Au cœur du film : une scène de 55 minutes, une audience à huis clos. Face à la juge de la jeunesse, la mère, le père, leurs deux avocates respectives ainsi qu’un troisième, représentant l’intérêt des enfants. À l’issue de cette audience, la juge devra trancher : les enfants seront-ils contraints de revoir leur père ? Pour Alice, c’est inimaginable : le père est un violeur. Il a abusé de leur fils, elle en est sûre.
Un récit naturaliste
Pour construire ce récit, Charlotte Devillers et Arnaud Dufeys se sont appuyés sur plusieurs témoignages et sur les constantes qui en ressortaient : les procédures juridiques sinueuses, longues et faites d’allers-retours, les audiences à répétition, les questions traumatisantes quant aux récits des agressions, répétées encore et encore. Infirmière de profession, Charlotte Devillers s’est notamment appuyée sur son expérience personnelle d’accompagnement des patients. Le film touche du doigt une réalité que les réalisateurs ont voulu représenter dans les moindres détails. Aux côtés des acteurs belges Myriem Akheddiou (la mère) et Laurent Capelluto (le père), au jeu millimétré et d’une justesse impressionnante, des professionnels du barreau interprètent les rôles des avocats. Il en ressort une performance troublante, plus vraie que nature.

La mise en scène est minimaliste. Filmés sans profondeur de champ, les acteurs évoluent souvent seuls à l’écran, laissant apparaître la moindre expression de leur visage, la moindre rougeur dans leurs yeux. Derrière eux, les murs blancs, glaciaux et austères du tribunal de la jeunesse. Comme au théâtre, les protagonistes de l’audience prennent la parole à tour de rôle. Voici l’avocate du père défendant son client, qui prétend ne plus avoir de contact avec sa famille depuis deux ans. Il n’a rien fait, affirme-t-il, il n’a rien à se reprocher. Progressivement, dans le bureau de la juge, on accule Alice. On dresse le portrait d’une mère surprotectrice, paranoïaque. On fait d’Étienne un fils étouffé, manipulé par les psychoses de sa mère, qu’importe son témoignage pourtant éloquent. Un récit familial se tisse. La tension monte, comme un piège qui se referme sur la mère.
L’inversion de la faute
Charlotte Devillers et Arnaud Dufeys parviennent à construire avec finesse l’inversion de la culpabilité, la mise en doute des victimes, quoi qu’elles disent, peu importent les preuves. « J’ai l’impression que la plupart des gens préfèrent croire que nous mentons, plutôt que de croire ce que nous avons vécu« , s’effondre Alice.

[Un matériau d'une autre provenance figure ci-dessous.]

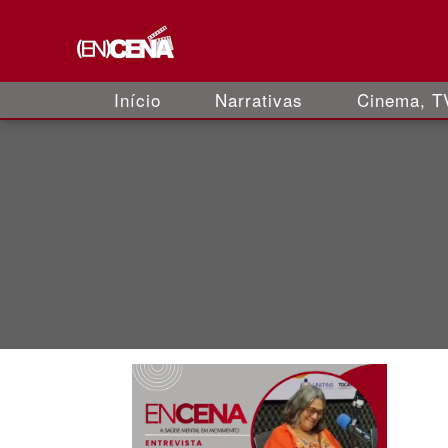
Início
Narrativas
Cinema, TV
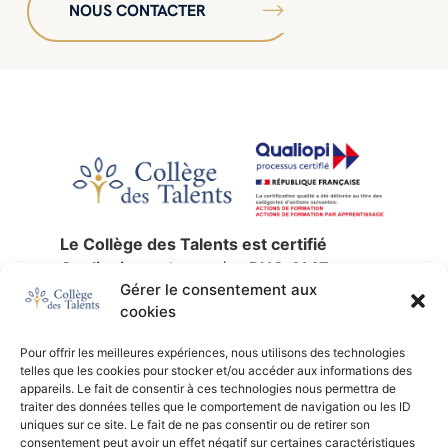
NOUS CONTACTER
Le Collège des Talents est certifié
Qualiopi
sous le numéro
RNQ 4147
,
Gérer le consentement aux
jusqu’au
30 décembre 2027
.
cookies
La certification qualité a été délivrée au
titre des catégories d’actions suivantes :
Pour offrir les meilleures expériences, nous utilisons des technologies
actions de formation
,
validation des
telles que les cookies pour stocker et/ou accéder aux informations des
acquis de l’expérience
et
formation par
appareils. Le fait de consentir à ces technologies nous permettra de
traiter des données telles que le comportement de navigation ou les ID
apprentissage
.
uniques sur ce site. Le fait de ne pas consentir ou de retirer son
SIREN :
753 676 329 —
NDA :
11 92 24791
consentement peut avoir un effet négatif sur certaines caractéristiques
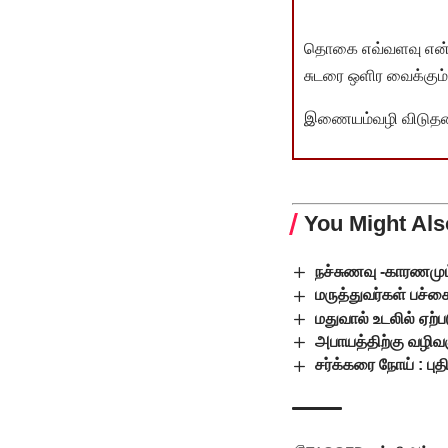
தொகை எவ்வளவு என்பது 
சுடரை ஒளிர வைக்கும்.
இணையம்வழி விடுதலை 
You Might Als
நச்சுணவு -காரணமும்
மருத்துவர்கள் பச
மதுவால் உடலில் ஏற்பட
அபாயத்திற்கு வழிவகு
சர்க்கரை நோய் : புத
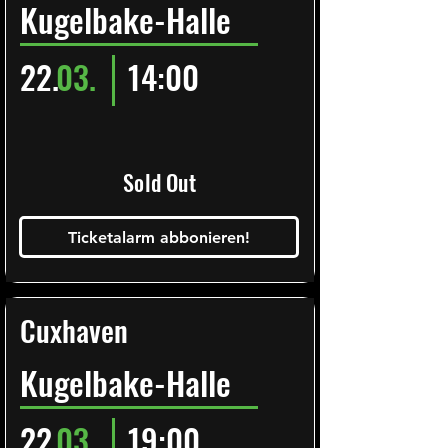
Kugelbake-Halle
22.
03.
14:00
Sold Out
Ticketalarm abbonieren!
Cuxhaven
Kugelbake-Halle
22.
03.
19:00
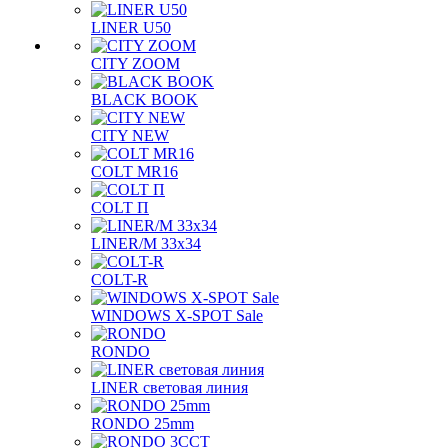
LINER U50
CITY ZOOM
BLACK BOOK
CITY NEW
COLT MR16
COLT П
LINER/М 33х34
COLT-R
WINDOWS X-SPOT Sale
RONDO
LINER световая линия
RONDO 25mm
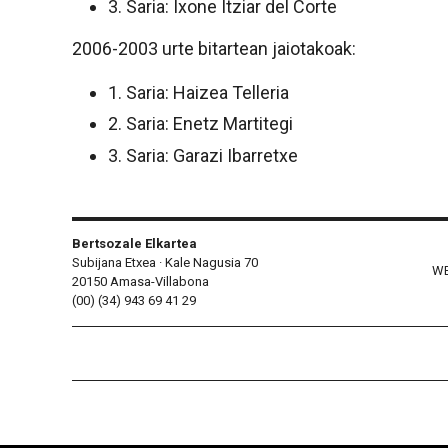
3. Saria: Ixone Itziar del Corte
2006-2003 urte bitartean jaiotakoak:
1. Saria: Haizea Telleria
2. Saria: Enetz Martitegi
3. Saria: Garazi Ibarretxe
Bertsozale Elkartea
Subijana Etxea · Kale Nagusia 70
WE
20150 Amasa-Villabona
(00) (34) 943 69 41 29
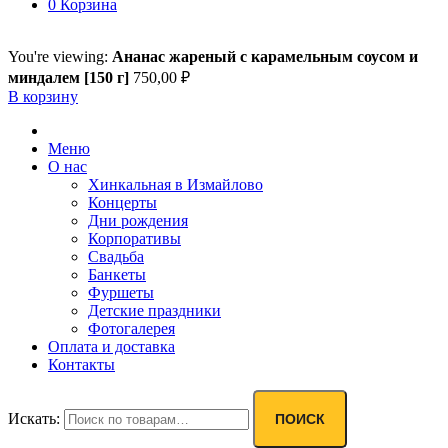
0
Корзина
You're viewing:
Ананас жареный с карамельным соусом и
миндалем [150 г]
750,00
₽
В корзину
Меню
О нас
Хинкальная в Измайлово
Концерты
Дни рождения
Корпоративы
Свадьба
Банкеты
Фуршеты
Детские праздники
Фотогалерея
Оплата и доставка
Контакты
Искать:
ПОИСК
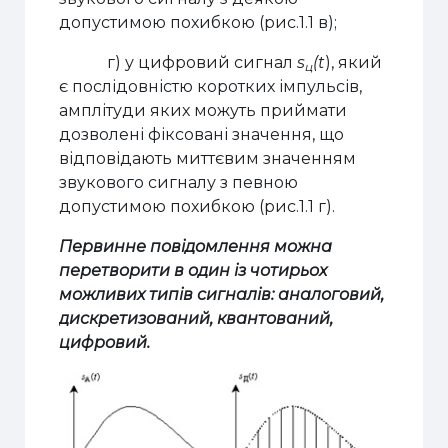
допустимою похибкою (рис.1.1 в);
г) у цифровий сигнал
s
(t
), який
ц
є послідовністю коротких імпульсів,
амплітуди яких можуть приймати
дозволені фіксовані значення, що
відповідають миттєвим значенням
звукового сигналу з певною
допустимою похибкою (рис.1.1 г).
Первинне повідомлення можна
перетворити в один із чотирьох
можливих типів сигналів: аналоговий,
дискретизований, квантований,
цифровий.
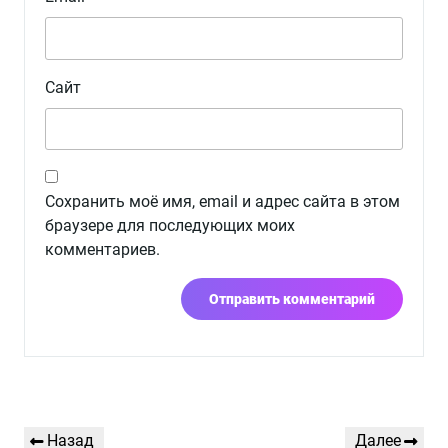
Сайт
Сохранить моё имя, email и адрес сайта в этом
браузере для последующих моих
комментариев.
Навигация
Предыдущая
Следующая
Назад
Далее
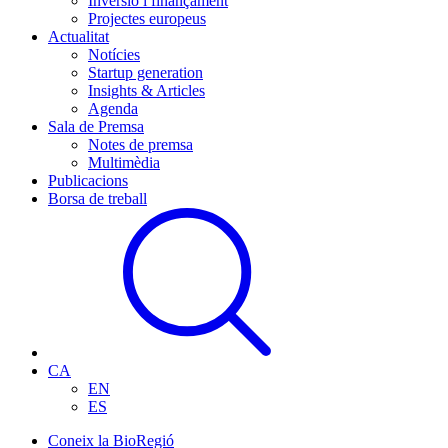
Inversió i finançament
Projectes europeus
Actualitat
Notícies
Startup generation
Insights & Articles
Agenda
Sala de Premsa
Notes de premsa
Multimèdia
Publicacions
Borsa de treball
CA
EN
ES
Coneix la BioRegió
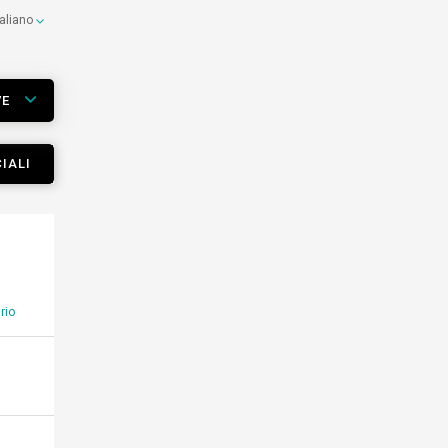
taliano
VE
IALI
rio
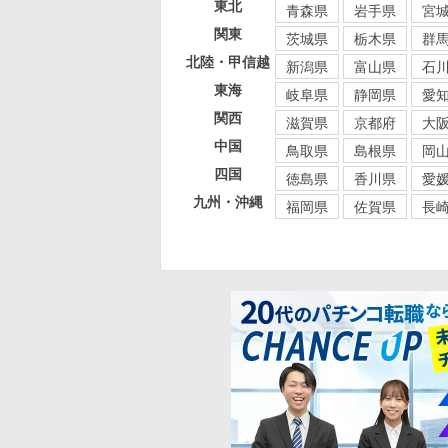
東北
青森県
岩手県
宮
関東
茨城県
栃木県
群
北陸・甲信越
新潟県
富山県
石
東海
岐阜県
静岡県
愛
関西
滋賀県
京都府
大
中国
鳥取県
島根県
岡
四国
徳島県
香川県
愛
九州・沖縄
福岡県
佐賀県
長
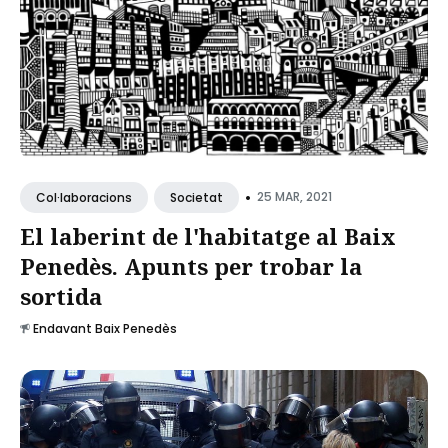
•
25 MAR, 2021
Col·laboracions
Societat
El laberint de l'habitatge al Baix
Penedès. Apunts per trobar la
sortida
Endavant Baix Penedès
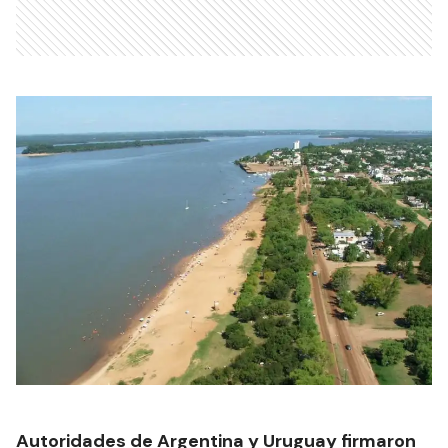
Autoridades de Argentina y Uruguay firmaron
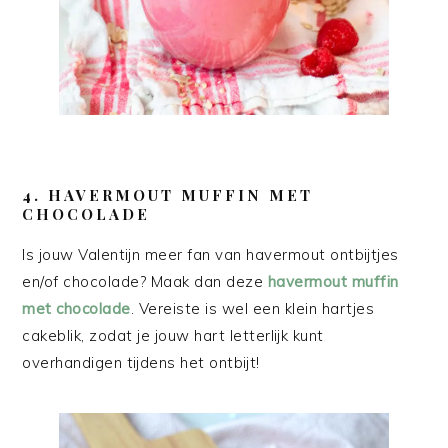
4. HAVERMOUT MUFFIN MET
CHOCOLADE
Is jouw Valentijn meer fan van havermout ontbijtjes
en/of chocolade? Maak dan deze
havermout muffin
met chocolade
. Vereiste is wel een klein hartjes
cakeblik, zodat je jouw hart letterlijk kunt
overhandigen tijdens het ontbijt!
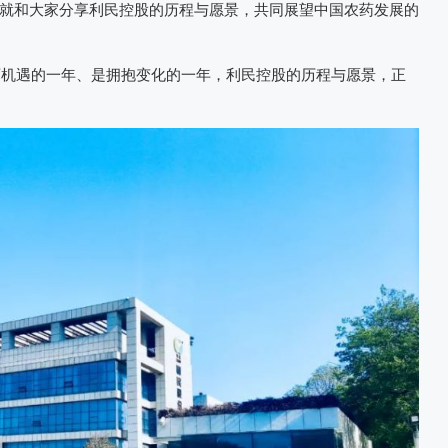
就和大家分享利民控股的历程与愿景，共同展望中国农药发展的
孕育机遇的一年、是拥抱变化的一年，利民控股的历程与愿景，正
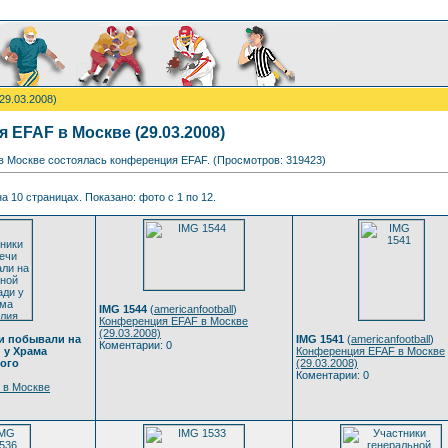
29.03.2008)
 EFAF в Москве (29.03.2008)
 в Москве состоялась конференция EFAF. (Просмотров: 319423)
а 10 страницах. Показано: фото с 1 по 12.
IMG 1544
(
americanfootball
)
Конференция EFAF в Москве
(29.03.2008)
чи побывали на
IMG 1541
(
americanfootball
)
Коментарии: 0
 у Храма
Конференция EFAF в Москве
ого
(29.03.2008)
Коментарии: 0
 в Москве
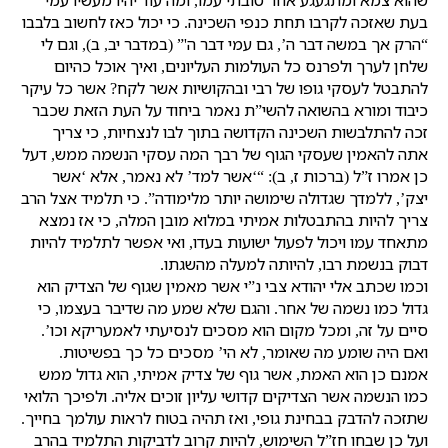
שהוא צמא ומתגעגע אחר טובתי עמו, ומה עוד יהיו מעשיו עמי
בעת שאזכה לקרבו תחת כנפי השכינה. כי יכול כאז לחשוב בלבבו
“הרק אך במשה דבר ה’, גם עמי דבר ה'” (במדבר יב, ב), וגם לי
שלחן לערך ולפרנס כל העולמות העליונים, ואיך אוכל כהיום
להתבטל לעסקי גופו של רבי ובהקושיות אשר לקח? אשר כל עיקר
כיבוד ומורא בהשואה להשי”ת נאמר ביחוד על העת הזאת שכבר
זכה להתלבשות השכינה הקדושה בתוך לבו לנצחיות, כי צריך
אתה להאמין שעסקי הגוף של רבך המה עסקי הנשמה ממש, דעל
כן אמרו ז”ל (ברכות ז, ב): “‘אשר למד’ לא נאמר, אלא ‘אשר
יצק’, ללמדך שגדולה שימושה יותר מלימודה”. כי תלמיד אצל הרב
צריך להיות בהתבטלות אמיתי במלוא מובן המלה, כי אז נמצא
מתאחד עמו ויכול לפעול ישועות בעדו, ואי אפשר לתלמיד להיות
דבוק בנשמת רבו, להיותה למעלה מהשגתו.
וכמו שכתב אלי יהודא צבי נ”י אשר מאמין שגוף של הצדיק הוא
גדול כמו נשמה של אחר. והגם שלא שמע מה שדיבר בעצמו, כי
סיים על זה, ומכל מקום הוא מסכים לנסיעתי לאמעריקא וכו’.
ואם היה שומע מה שאומר, לא הי’ מסכים כל כך בפשיטות.
אמנם כן הוא האמת, אשר גוף של צדיק אמיתי, הוא גדול ממש
כמו הנשמה אשר הצדיקים קדושי עליון זוכים אליה. ולפיכך הלואי
שתזכה להדבק בבחינת גופי, ואז תהיה בטוח לראות עולמך בחייך.
ועל כן שבחו חז”ל השימוש, להיות קרוב לדביקות התלמיד בהרב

D’une mère qui tente de protéger ses enfants, la défense fait une mère qui les détruirait. Pourtant court, le film est une longue traversée de l’enfer kafkaïen des procédures judiciaires dans les cas d’inceste, qui finissent par ajouter du traumatisme à une situation déjà à vif. Lison Chambe
On vous croit, Charlotte Devillers, Arnaud Dufeys : Drame, 1h18. Avec Myriem Akheddiou, Laurent Capelluto, Natali Broods (Belgique, sortie le 12/11).